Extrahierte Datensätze

- - - -

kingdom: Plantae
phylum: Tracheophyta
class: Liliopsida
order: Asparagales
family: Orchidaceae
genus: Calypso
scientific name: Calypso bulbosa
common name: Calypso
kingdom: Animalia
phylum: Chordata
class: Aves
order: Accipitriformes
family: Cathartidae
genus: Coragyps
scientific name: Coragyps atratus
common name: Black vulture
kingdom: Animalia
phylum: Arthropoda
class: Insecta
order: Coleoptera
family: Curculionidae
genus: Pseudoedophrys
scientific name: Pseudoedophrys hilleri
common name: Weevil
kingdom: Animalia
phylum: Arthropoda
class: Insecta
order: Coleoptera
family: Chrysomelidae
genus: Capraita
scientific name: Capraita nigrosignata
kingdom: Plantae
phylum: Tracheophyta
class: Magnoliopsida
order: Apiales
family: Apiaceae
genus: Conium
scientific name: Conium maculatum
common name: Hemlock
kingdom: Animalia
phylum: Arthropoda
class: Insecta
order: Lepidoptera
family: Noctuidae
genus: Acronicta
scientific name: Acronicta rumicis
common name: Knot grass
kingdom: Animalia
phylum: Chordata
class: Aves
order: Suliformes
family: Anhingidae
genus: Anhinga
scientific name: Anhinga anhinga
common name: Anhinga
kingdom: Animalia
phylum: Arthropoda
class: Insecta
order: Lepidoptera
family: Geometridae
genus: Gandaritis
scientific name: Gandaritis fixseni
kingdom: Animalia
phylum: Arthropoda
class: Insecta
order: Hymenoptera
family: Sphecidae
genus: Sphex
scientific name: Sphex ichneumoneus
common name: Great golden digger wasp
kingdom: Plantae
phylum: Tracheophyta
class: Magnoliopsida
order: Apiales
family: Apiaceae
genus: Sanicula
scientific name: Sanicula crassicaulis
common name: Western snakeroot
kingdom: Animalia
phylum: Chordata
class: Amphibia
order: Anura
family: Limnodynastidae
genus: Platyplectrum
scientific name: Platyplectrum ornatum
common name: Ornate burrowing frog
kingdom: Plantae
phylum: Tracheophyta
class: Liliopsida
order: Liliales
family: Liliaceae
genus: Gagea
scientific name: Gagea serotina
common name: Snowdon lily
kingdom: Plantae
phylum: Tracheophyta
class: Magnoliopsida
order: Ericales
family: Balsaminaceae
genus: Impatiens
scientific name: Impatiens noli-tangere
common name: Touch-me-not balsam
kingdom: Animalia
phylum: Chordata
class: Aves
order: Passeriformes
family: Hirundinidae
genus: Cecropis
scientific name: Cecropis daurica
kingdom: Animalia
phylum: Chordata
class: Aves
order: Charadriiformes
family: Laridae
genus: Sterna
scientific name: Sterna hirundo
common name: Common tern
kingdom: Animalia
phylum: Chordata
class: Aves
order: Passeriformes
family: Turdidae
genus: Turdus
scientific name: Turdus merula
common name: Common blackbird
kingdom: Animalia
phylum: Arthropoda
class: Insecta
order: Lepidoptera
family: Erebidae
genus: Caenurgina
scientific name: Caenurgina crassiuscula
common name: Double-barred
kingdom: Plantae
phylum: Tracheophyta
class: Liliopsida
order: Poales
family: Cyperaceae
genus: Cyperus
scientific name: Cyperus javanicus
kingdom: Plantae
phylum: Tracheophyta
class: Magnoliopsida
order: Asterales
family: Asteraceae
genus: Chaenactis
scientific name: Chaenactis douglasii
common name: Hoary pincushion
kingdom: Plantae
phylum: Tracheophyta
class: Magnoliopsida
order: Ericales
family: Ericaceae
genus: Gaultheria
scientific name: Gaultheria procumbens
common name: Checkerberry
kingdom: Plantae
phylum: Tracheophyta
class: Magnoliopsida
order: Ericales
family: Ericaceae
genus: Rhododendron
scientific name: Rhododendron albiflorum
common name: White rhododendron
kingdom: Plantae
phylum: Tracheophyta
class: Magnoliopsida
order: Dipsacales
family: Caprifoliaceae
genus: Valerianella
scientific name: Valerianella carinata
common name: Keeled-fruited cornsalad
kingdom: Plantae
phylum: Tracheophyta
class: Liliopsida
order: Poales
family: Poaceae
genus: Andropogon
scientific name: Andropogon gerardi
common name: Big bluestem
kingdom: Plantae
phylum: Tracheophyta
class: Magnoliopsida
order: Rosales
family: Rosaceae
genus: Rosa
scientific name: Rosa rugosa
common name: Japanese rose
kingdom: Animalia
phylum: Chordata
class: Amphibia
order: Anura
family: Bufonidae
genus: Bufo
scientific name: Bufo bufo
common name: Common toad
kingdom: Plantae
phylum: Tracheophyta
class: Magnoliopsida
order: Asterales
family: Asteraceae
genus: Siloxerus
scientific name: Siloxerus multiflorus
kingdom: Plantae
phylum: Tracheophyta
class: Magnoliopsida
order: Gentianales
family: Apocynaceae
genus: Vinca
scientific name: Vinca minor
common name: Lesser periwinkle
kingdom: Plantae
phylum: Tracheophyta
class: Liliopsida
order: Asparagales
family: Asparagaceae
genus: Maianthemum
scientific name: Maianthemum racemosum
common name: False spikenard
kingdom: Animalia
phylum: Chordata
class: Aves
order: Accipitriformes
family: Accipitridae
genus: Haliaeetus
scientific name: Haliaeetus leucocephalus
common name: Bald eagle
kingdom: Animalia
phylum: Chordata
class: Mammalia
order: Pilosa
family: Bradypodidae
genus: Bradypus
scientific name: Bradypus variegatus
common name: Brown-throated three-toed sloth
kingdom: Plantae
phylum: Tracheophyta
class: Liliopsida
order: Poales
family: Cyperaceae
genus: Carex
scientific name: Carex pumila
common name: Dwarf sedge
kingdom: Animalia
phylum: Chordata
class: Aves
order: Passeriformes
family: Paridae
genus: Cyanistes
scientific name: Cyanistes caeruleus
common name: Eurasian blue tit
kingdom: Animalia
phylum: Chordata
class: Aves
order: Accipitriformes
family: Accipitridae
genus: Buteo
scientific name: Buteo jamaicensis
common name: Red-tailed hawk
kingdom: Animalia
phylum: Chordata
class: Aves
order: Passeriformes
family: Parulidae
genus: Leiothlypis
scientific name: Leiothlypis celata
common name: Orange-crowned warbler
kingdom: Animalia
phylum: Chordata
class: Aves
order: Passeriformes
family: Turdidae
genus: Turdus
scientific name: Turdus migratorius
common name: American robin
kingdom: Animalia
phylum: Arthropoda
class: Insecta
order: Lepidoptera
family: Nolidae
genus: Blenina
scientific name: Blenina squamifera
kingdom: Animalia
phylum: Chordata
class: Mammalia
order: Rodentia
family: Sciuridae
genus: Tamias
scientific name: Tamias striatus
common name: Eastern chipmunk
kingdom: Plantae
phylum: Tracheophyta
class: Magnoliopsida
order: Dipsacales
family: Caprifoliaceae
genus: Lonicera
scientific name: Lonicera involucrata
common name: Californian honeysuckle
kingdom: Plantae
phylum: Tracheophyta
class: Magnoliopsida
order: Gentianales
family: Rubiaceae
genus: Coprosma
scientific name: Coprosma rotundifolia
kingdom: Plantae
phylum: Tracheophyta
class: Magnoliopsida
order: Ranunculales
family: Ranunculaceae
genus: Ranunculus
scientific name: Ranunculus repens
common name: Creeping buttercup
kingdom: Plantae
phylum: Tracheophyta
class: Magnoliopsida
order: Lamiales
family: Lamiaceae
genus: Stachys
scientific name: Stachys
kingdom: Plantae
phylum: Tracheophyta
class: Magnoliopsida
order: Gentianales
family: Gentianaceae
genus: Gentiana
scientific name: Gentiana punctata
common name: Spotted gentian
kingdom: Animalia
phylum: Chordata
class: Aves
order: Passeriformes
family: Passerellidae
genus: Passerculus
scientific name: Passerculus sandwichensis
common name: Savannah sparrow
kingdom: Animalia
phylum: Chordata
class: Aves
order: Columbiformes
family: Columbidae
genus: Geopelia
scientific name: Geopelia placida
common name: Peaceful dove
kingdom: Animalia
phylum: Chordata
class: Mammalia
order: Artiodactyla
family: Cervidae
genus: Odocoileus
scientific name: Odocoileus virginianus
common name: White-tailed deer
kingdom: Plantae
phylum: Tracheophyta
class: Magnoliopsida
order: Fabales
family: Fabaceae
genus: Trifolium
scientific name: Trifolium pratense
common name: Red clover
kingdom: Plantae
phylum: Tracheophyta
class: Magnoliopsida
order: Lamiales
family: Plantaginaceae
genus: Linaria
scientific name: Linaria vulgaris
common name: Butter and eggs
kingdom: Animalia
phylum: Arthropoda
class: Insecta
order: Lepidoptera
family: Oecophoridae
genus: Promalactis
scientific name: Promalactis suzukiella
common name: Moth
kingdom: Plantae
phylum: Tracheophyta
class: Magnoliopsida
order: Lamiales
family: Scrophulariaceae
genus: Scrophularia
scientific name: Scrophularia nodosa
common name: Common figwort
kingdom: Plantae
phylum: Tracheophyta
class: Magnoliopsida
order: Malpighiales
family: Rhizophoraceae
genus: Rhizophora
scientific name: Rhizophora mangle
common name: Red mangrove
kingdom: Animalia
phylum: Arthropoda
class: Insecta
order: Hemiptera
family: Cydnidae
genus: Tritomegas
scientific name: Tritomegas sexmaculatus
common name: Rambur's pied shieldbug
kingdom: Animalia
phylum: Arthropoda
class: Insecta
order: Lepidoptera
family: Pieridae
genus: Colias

- - - -

ARBEITSAUFTRAG = Gib die Datensätze oben von der ersten Zeile bis einschließlich der Zeile mit „family: Curculionidae“ Zeile für Zeile genau wieder.

ERGEBNIS DER ÜBUNG =
kingdom: Plantae
phylum: Tracheophyta
class: Liliopsida
order: Asparagales
family: Orchidaceae
genus: Calypso
scientific name: Calypso bulbosa
common name: Calypso
kingdom: Animalia
phylum: Chordata
class: Aves
order: Accipitriformes
family: Cathartidae
genus: Coragyps
scientific name: Coragyps atratus
common name: Black vulture
kingdom: Animalia
phylum: Arthropoda
class: Insecta
order: Coleoptera
family: Curculionidae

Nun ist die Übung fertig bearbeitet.